----- Provided entries -----
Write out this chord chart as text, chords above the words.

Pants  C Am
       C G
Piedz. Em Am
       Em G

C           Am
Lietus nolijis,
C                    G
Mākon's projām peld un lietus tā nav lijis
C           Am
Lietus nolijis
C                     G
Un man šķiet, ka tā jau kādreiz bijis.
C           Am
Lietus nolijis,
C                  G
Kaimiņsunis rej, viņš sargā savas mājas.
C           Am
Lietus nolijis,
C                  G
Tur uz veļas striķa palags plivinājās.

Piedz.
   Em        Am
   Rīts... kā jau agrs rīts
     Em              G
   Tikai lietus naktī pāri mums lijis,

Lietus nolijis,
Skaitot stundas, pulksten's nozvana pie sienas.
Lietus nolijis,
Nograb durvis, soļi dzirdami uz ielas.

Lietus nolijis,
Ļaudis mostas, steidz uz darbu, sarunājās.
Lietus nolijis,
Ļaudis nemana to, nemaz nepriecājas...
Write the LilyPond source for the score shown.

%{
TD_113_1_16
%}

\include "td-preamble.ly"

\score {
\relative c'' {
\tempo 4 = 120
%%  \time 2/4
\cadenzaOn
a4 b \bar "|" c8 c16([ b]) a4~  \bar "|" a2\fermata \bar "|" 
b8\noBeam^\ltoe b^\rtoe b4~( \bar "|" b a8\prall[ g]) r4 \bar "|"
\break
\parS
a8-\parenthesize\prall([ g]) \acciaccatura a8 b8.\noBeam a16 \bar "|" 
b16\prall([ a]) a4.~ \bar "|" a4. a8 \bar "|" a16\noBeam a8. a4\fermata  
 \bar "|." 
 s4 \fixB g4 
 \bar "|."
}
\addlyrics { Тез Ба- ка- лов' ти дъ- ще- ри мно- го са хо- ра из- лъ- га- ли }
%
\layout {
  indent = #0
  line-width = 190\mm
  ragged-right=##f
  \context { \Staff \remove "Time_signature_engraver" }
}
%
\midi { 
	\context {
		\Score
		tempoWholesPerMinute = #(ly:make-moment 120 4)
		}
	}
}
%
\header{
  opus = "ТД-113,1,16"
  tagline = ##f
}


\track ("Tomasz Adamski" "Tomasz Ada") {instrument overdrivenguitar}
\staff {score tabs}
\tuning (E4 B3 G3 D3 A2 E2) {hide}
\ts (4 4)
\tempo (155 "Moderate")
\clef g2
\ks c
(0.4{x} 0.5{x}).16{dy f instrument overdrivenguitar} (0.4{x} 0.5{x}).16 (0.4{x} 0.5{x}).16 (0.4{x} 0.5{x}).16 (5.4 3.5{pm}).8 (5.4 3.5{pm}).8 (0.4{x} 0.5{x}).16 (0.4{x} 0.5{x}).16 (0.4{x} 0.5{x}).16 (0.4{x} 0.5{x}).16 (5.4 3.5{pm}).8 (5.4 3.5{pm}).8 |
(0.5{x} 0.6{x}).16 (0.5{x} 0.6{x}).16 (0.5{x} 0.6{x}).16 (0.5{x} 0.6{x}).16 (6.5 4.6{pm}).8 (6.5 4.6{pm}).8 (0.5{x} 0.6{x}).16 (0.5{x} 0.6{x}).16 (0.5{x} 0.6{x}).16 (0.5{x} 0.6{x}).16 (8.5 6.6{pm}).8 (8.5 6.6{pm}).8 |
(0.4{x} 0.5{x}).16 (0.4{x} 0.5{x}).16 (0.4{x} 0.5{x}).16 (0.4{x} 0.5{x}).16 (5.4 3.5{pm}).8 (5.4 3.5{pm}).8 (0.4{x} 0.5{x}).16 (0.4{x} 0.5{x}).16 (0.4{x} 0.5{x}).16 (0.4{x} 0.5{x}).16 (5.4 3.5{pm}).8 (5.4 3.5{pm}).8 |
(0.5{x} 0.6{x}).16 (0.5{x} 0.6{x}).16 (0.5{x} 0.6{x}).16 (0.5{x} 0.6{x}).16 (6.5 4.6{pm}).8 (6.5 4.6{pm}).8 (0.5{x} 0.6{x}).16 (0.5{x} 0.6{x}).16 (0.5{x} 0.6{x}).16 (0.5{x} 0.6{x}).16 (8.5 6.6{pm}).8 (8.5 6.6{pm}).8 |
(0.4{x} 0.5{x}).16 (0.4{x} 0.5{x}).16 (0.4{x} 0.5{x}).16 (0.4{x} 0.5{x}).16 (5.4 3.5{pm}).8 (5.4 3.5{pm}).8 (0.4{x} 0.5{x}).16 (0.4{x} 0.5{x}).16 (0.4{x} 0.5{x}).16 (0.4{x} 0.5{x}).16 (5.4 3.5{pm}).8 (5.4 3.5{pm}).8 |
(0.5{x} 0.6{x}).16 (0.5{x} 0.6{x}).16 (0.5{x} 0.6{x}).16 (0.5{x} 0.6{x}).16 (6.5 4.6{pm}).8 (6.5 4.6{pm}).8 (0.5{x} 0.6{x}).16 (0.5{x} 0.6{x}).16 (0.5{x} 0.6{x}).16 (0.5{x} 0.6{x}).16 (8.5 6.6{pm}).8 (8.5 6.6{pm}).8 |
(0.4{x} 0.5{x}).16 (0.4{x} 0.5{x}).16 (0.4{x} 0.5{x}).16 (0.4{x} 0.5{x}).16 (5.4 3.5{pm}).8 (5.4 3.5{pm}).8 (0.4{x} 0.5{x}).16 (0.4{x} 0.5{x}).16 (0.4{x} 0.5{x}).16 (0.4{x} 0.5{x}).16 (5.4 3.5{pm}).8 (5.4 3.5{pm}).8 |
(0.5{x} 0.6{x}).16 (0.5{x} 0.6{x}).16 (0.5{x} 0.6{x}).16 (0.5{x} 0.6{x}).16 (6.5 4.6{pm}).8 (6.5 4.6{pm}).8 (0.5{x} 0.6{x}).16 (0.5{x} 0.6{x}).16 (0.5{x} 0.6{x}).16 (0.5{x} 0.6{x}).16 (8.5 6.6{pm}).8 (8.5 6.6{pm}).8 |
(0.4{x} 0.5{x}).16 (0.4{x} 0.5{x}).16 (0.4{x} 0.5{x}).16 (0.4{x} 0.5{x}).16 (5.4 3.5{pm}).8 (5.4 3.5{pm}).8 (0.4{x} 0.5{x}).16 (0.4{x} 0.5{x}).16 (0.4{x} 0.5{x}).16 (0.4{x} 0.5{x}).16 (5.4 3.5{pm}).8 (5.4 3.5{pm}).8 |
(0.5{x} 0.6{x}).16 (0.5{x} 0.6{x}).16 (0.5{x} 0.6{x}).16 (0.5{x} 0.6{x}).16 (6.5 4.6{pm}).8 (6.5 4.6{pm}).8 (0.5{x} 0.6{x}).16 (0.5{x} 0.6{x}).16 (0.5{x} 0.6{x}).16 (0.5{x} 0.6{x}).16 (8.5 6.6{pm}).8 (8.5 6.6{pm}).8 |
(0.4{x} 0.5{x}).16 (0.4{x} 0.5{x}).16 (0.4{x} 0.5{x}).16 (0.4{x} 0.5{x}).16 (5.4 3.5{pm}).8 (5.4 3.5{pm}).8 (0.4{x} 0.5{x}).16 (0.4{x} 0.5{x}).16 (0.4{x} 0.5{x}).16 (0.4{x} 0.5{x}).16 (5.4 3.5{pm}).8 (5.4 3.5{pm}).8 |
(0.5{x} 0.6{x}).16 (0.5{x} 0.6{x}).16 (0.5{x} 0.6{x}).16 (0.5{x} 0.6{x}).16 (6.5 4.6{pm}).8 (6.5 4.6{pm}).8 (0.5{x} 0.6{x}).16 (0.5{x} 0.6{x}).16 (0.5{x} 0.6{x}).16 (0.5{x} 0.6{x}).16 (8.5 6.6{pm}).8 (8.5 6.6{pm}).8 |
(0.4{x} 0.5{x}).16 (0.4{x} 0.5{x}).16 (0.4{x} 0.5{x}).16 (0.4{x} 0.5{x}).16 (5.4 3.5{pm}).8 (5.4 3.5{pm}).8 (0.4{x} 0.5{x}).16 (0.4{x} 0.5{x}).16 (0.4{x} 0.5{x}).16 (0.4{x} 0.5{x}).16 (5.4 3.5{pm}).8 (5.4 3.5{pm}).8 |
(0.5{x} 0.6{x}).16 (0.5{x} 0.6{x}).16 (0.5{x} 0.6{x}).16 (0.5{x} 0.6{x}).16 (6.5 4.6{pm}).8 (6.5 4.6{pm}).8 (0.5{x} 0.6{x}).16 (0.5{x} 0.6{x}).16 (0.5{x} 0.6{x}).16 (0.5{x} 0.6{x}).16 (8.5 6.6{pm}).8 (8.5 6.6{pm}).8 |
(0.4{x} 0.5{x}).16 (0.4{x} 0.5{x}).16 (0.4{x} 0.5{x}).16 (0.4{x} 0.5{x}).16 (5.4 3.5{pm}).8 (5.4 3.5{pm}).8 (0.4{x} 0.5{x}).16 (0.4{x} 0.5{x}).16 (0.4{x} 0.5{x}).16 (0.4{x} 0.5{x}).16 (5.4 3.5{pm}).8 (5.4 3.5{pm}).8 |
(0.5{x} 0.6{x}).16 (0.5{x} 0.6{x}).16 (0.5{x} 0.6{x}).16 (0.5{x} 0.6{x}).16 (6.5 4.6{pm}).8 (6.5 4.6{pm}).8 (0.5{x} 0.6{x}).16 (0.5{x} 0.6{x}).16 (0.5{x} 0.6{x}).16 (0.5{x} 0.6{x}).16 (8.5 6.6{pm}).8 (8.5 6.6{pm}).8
-----
#### What the exercise asks
Reproduce without any change the lines of the entries above, from the very first line up to and including the line that contains "Tur uz veļas striķa palags plivinājās.".

#### Solution to this exercise
Write out this chord chart as text, chords above the words.

Pants  C Am
       C G
Piedz. Em Am
       Em G

C           Am
Lietus nolijis,
C                    G
Mākon's projām peld un lietus tā nav lijis
C           Am
Lietus nolijis
C                     G
Un man šķiet, ka tā jau kādreiz bijis.
C           Am
Lietus nolijis,
C                  G
Kaimiņsunis rej, viņš sargā savas mājas.
C           Am
Lietus nolijis,
C                  G
Tur uz veļas striķa palags plivinājās.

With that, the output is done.